Your job is to return the whole listing unchanged while skipping its images.

Available data ->
------------------------------------------------------------

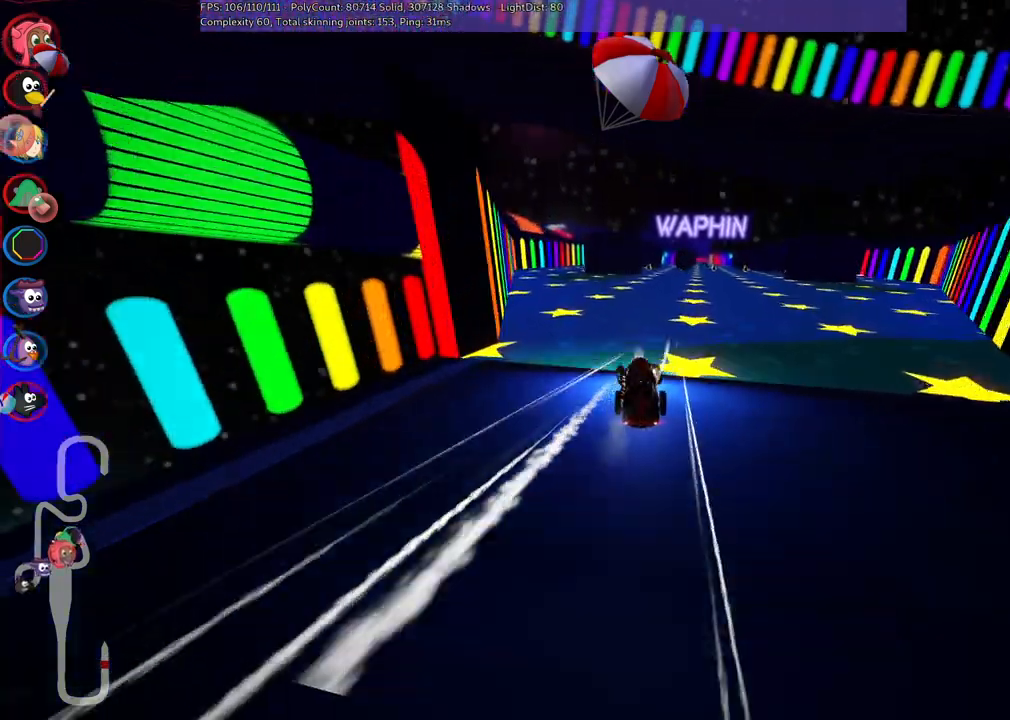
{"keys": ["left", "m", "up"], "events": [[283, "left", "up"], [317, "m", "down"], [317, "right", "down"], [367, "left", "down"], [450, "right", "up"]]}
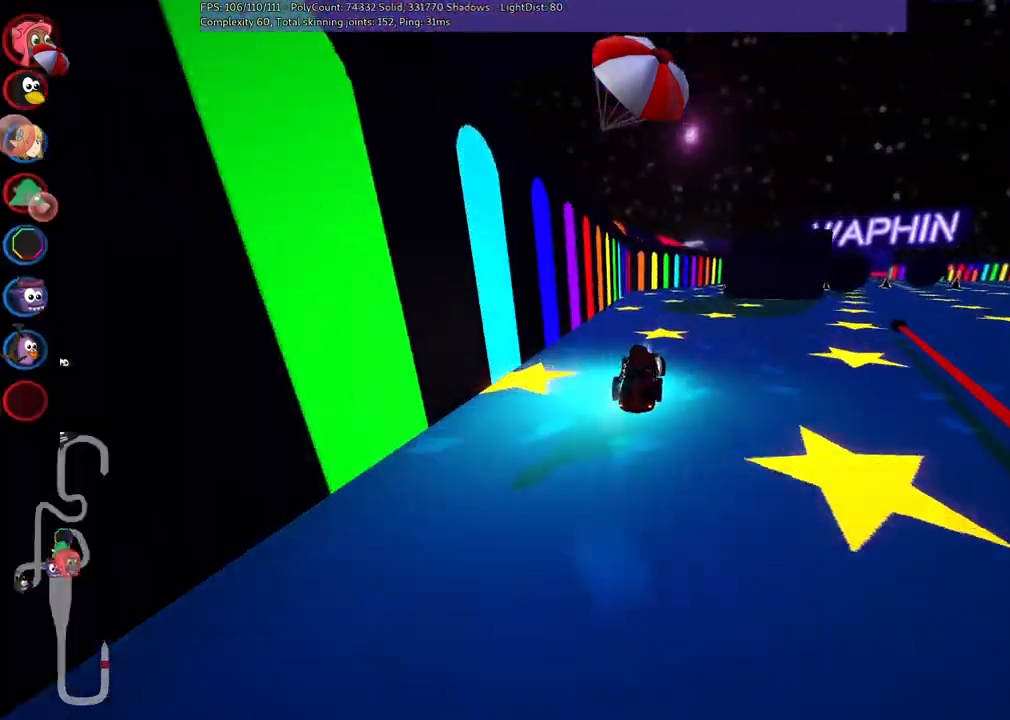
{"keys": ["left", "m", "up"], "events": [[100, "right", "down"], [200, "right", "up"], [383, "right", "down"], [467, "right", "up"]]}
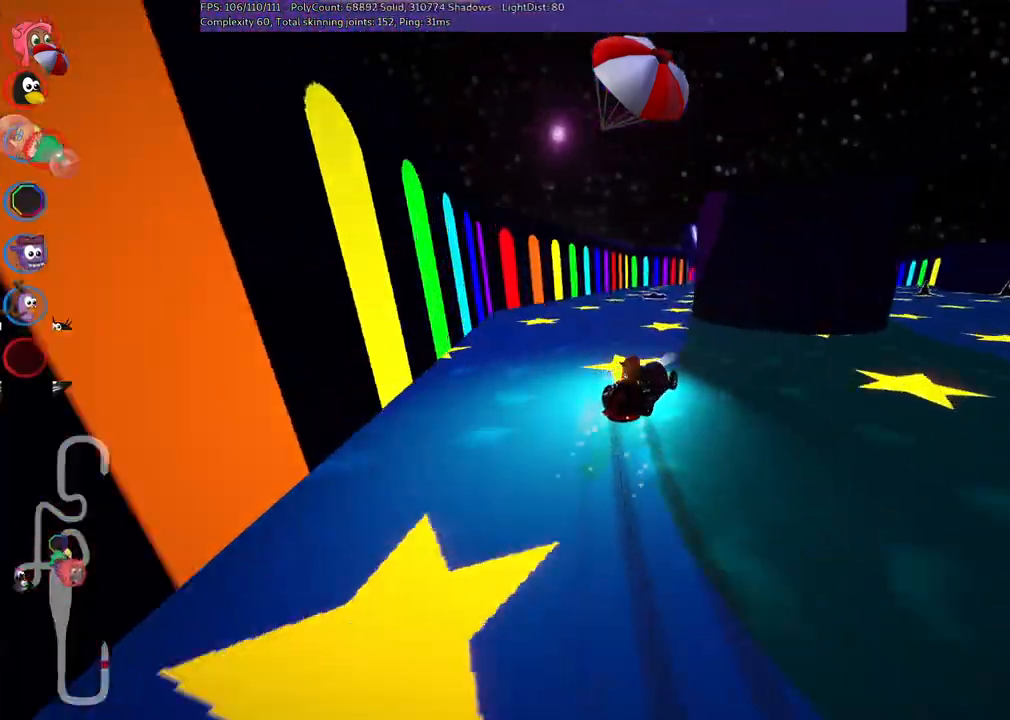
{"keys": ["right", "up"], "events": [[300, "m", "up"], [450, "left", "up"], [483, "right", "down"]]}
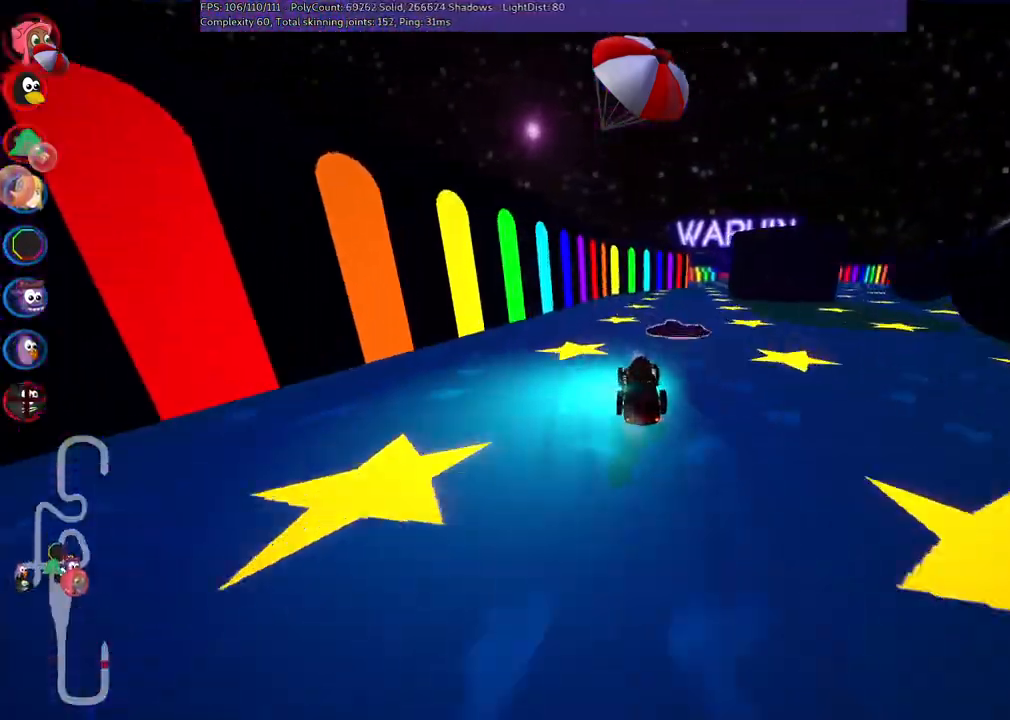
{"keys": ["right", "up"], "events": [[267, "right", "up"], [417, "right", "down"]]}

------------------------------------------------------------

Output for this task ->
{"keys": ["left", "m", "up"], "events": [[283, "left", "up"], [317, "m", "down"], [317, "right", "down"], [367, "left", "down"], [450, "right", "up"]]}
{"keys": ["left", "m", "up"], "events": [[100, "right", "down"], [200, "right", "up"], [383, "right", "down"], [467, "right", "up"]]}
{"keys": ["right", "up"], "events": [[300, "m", "up"], [450, "left", "up"], [483, "right", "down"]]}
{"keys": ["right", "up"], "events": [[267, "right", "up"], [417, "right", "down"]]}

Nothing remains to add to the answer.